The CEO of a company has to accomplish a number of tasks. He thinks the business of the company and has to develop and set over all objectives. He makes the basic decisions needed to reach these objectives and has to communicate the objectives and decisions to his management colleagues. He educates these mangers in seeing the business as a whole and helps them to develop their own objectives for accomplishing the overall business objectives. He measures performance and results against the objectives. He reviews and revises objectives as conditions demand.

The chief executive makes the decisions on senior management personnel. He also makes sure that future managers are being developed all down the line. He makes the basic decisions on company organization. It is his job to know what questions to ask of his managers and to make sure they understand what the questions mean. The CEO coordinates with the product businesses within the company and the various functional managers. He arbitrates conflicts within the group and either prevents or settles personality clashes.

He has to take personal command in an emergency related to the company. Let us study the case below,

One of the main plants of a company had a fire interrupting all their schedules. Rush work had to be shifted to other plants and some had to be subcontracted to closest competitors. Other work had to be postponed. Important customers had to be placated or substitute sources of supply had to be found for them. An immediate decision had to be made whether to repair the plant, one of our older ones, or build a new, modern one from scratch. The plant could be repaired in six months at a cost of two million dollars or build a new plant which will cost ten million dollars and will take almost two years but will have double the capacity of the old one and significantly lower costs. The task of the CEO here is to first take a right decision. If he goes for new machinery, it meant changing all production schedules and all out capital-expenditure planning. It also meant negotiating a six months’ bank loan to tide over until the company could float bonds that could not be expected to issue for another year or so. For four weeks the new president spent day and night at the office and laid out plans for the transit period and could also seek the approval of Board for the capital expenditure.

There is a case of a CEO where he had to take personal charge when one of the company’s businesses got into serious trouble. He himself, with the company’s counsel and an outside law firm, worked through the preparation for an important patent infringement suit brought against the company and spent almost two weeks on the stand as one of the chief witness for the defense.

Next on this list of the things which the Company President does came the responsibility for capital expenditures planning and for raising capital. Whether it is a bank loan and issue of bonds or a new stock issue, the president takes an active part in the decision and in the negotiations.
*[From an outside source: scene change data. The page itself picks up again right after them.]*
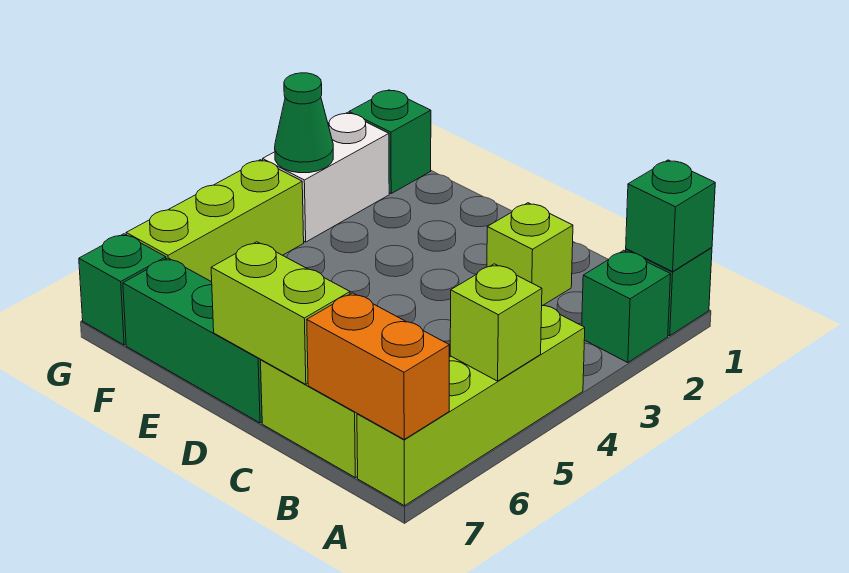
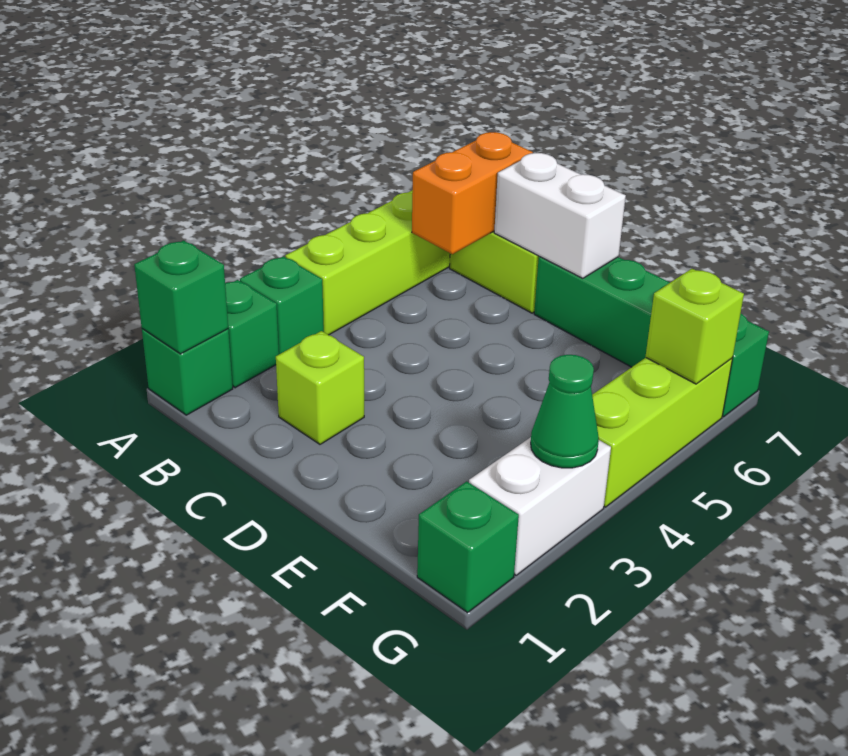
none -> green 1x1 brick [240,256,324,354]
lime 1x1 brick [450,264,542,381] -> lime 1x1 brick moved to [646,269,744,384]
orange 1x2 brick [307,293,449,439] -> orange 1x2 brick turned to [412,132,533,254]
lime 1x2 brick [211,242,350,384] -> white 1x2 brick [494,153,626,278]

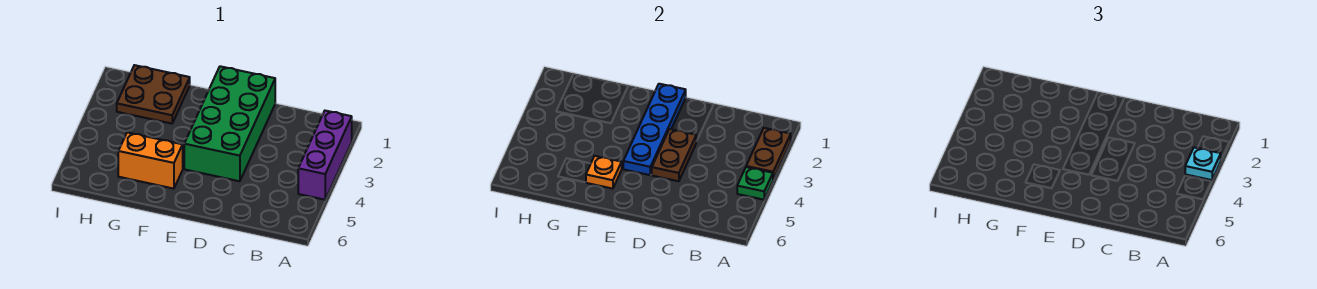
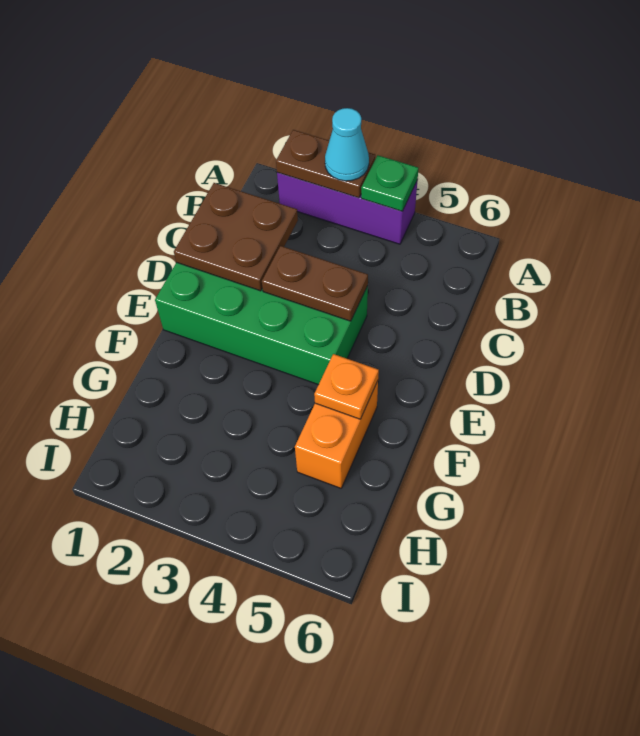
cyan 1x1 plate [1185,147,1221,180] -> cyan 1x1 cone [325,108,369,181]
blue 1x4 plate [623,84,686,175] -> none
brown 2x2 plate [117,65,190,124] -> brown 2x2 plate moved to [174,183,298,291]

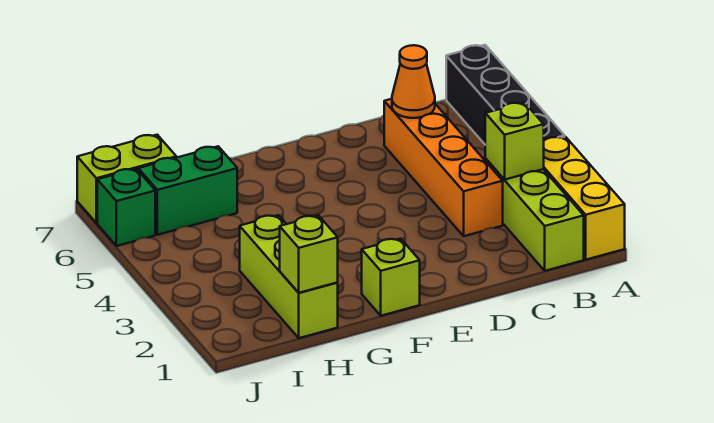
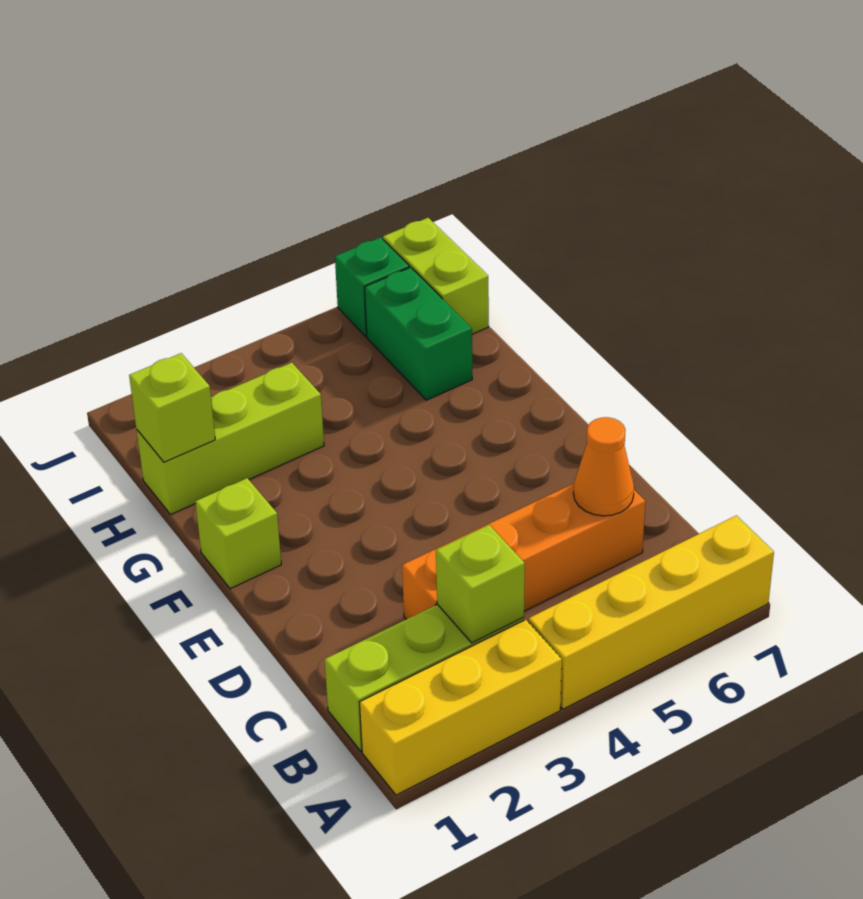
black 1x4 brick [446,45,565,144] -> yellow 1x4 brick [528,515,774,709]

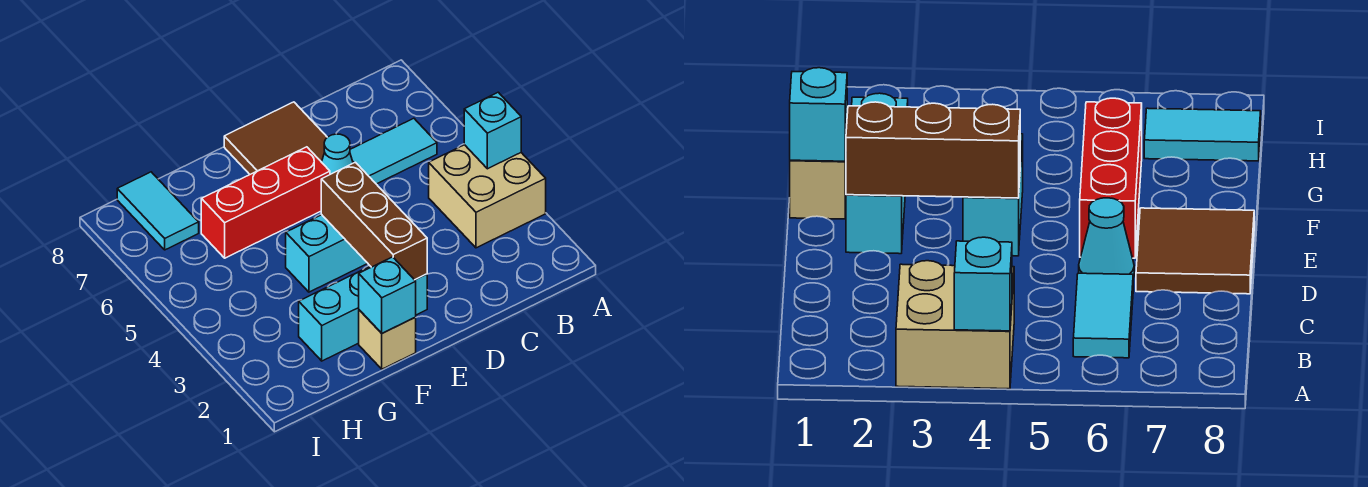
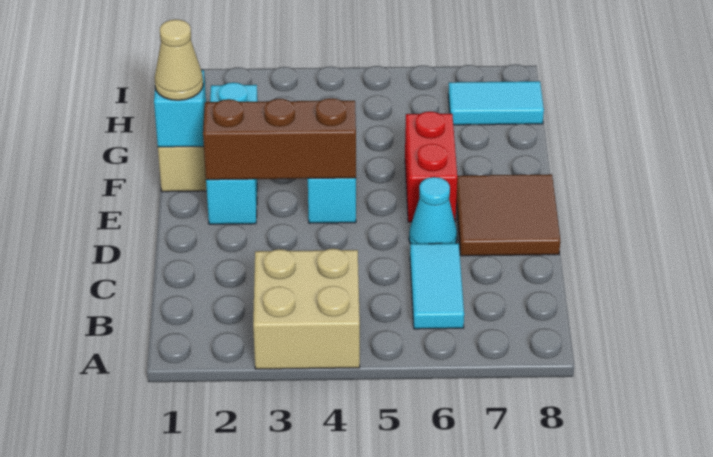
cyan 1x1 brick [464,92,521,169] -> none
red 1x3 brick [201,147,330,258] -> red 1x2 brick [405,111,457,222]
none -> tan 1x1 cone [154,19,203,100]

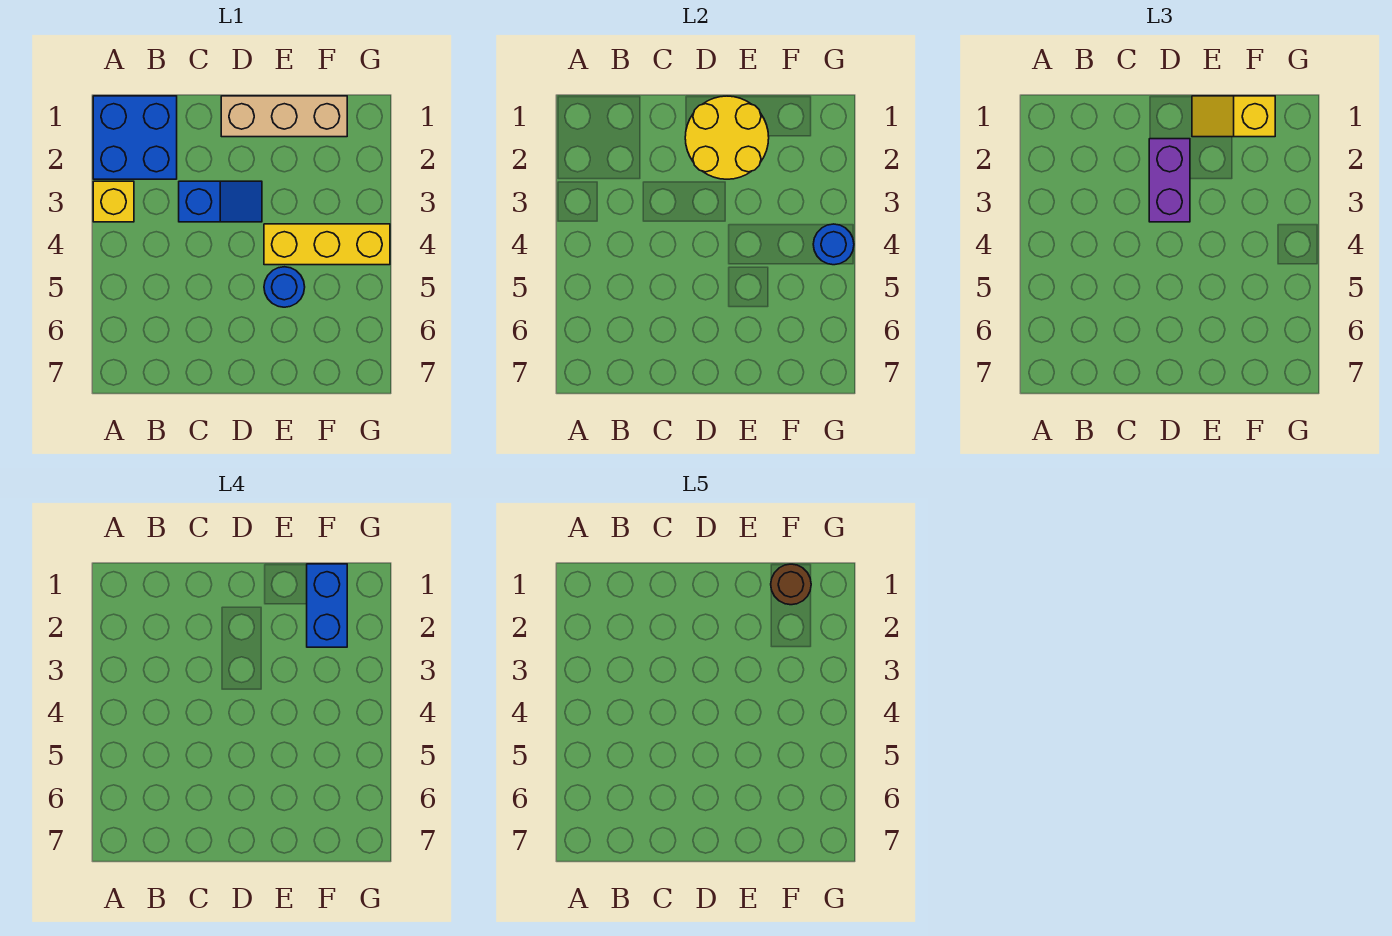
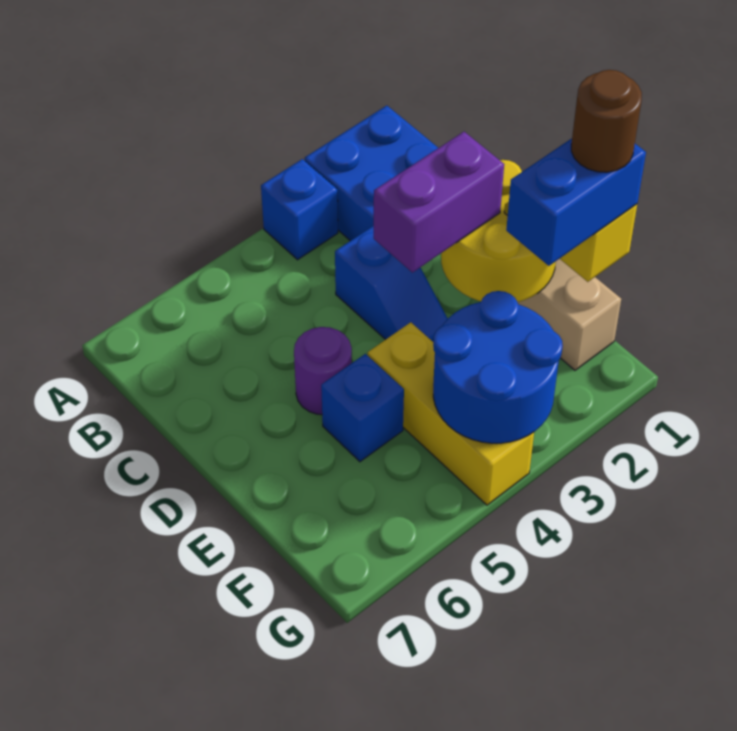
yellow 1x1 brick [93,181,134,222] -> blue 1x1 brick [261,159,338,260]
none -> purple 1x1 round brick [294,327,352,415]
blue 1x1 round brick [264,267,305,307] -> blue 1x1 brick [321,354,404,462]
blue 1x1 round brick [813,224,854,265] -> blue 2x2 round brick [433,291,563,443]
He also recommends dividend policy to the board. He is concerned with relations with stockholders. He answers questions at the annual meeting. He must be available to the security analysts of the big institutional investors, such as insurance companies and investment trusts. He must see the financial writers of the major newspapers and business magazines.

A President has to instruct the Company Secretary to prepare the agenda for the monthly meeting of the Board of Directors, present the reports there and be ready to answer questions. And he must relay Board decisions to his managers.

The President new or old has a host of public relations duties.

Once a month or as and when required he may have to spend a couple of days in the capital to attend meetings of governmental advisory boards or work related to his own Company.

In some cases the CEOs have to fulfill social responsibilities serving on the board of the health or educational foundations set up for the children of employees or even for outsiders.

They may have to attend one or two trade association meetings each year usually making one short speech and summing up data related to the association or organization structure. Once a year, the CEO has to open a convention of company’s dealers with a speech about new products and sales plans and concluding such conventions with a grand dinner with a dignitary as a Chief Guest.
The final item on the list: each year a CEO may have to visits personally the company’s plants in different parts of the country and other places abroad including smaller plants.

Therefore it is all the more necessary for the CEO to visit all the plants including smaller ones to make the employees and all the managers feel they are part of the same company and are on the same team. Only a visit from the “big boss” can do that. Also the president himself learns more on these visits than he could ever get reading reports in his office.

In conclusion the tasks for a CEO or President are too many but he should not get distracted from the main objective of a good bottom line and associated improvement for the company.